Из Усть-Куды, что на берегу Ангары, верст десять от Урика, где после отъезда Волконских остался Панов Николай Алексеевич, все чаще наведывается в Иркутск Петр Александрович Муханов; оттуда же наезжает Александр Викторович Поджио. Вернее, наезжал, вместе с братом Иосифом, да случилась беда: приехали братья к Волконским на Рождество Христово в этом году, а Иосиф хлебнул водки не в то горло и помер. Александр похоронил брата на Иерусалимском, главном городском кладбище и больше в Иркутске не появлялся. То ли горюет, то ли обиделся на что-то.

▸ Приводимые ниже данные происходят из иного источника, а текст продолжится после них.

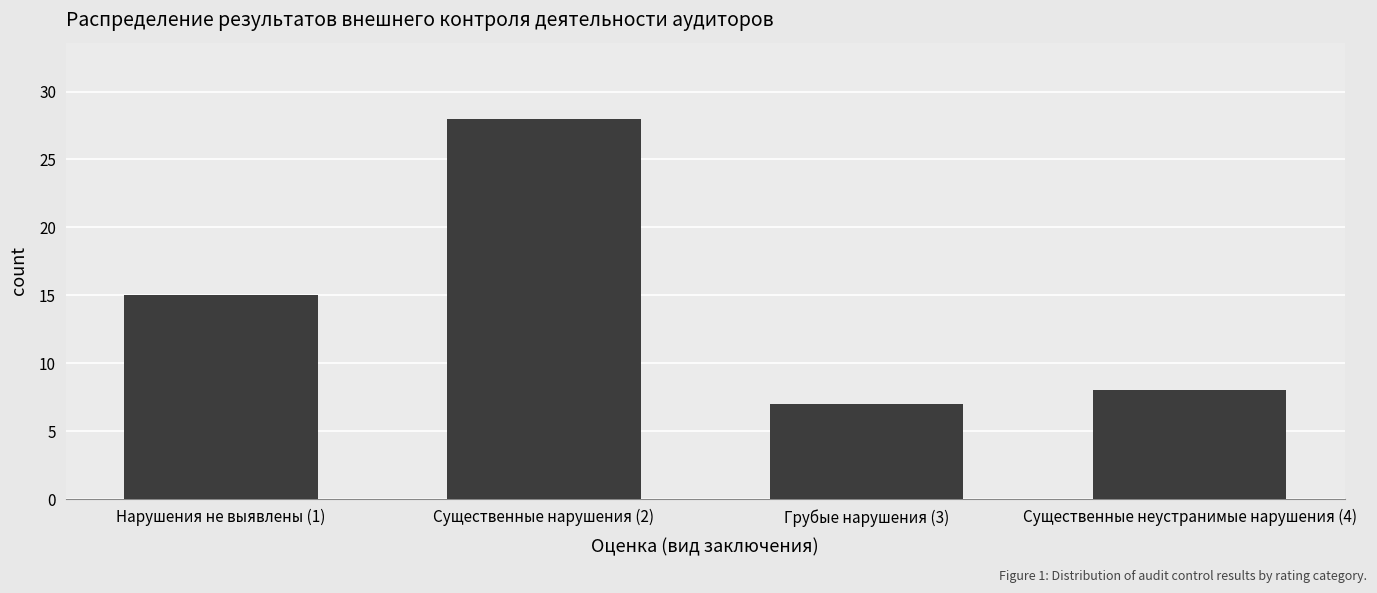

Where is the data nearest to the value 17?

Нарушения не выявлены (1)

А из местного общества почти никто к Волконским не заглядывал: опасались обвинения в связях с государственным преступником, хоть и отбывшим каторгу на рудничных работах в Благодатном да на Петровском Заводе, что за Нерчинском, но находящимся на бессрочном поселении. Мария Николаевна, страстно любившая книги, музыку, интересных людей и за двадцать лет не остывшая в своей страсти, тихо страдала от вынужденного однообразия ссыльной жизни, занималась детьми и много времени проводила за своим фортепьяно или роялем – музицировала, пела романсы и учила музыке сына и дочку.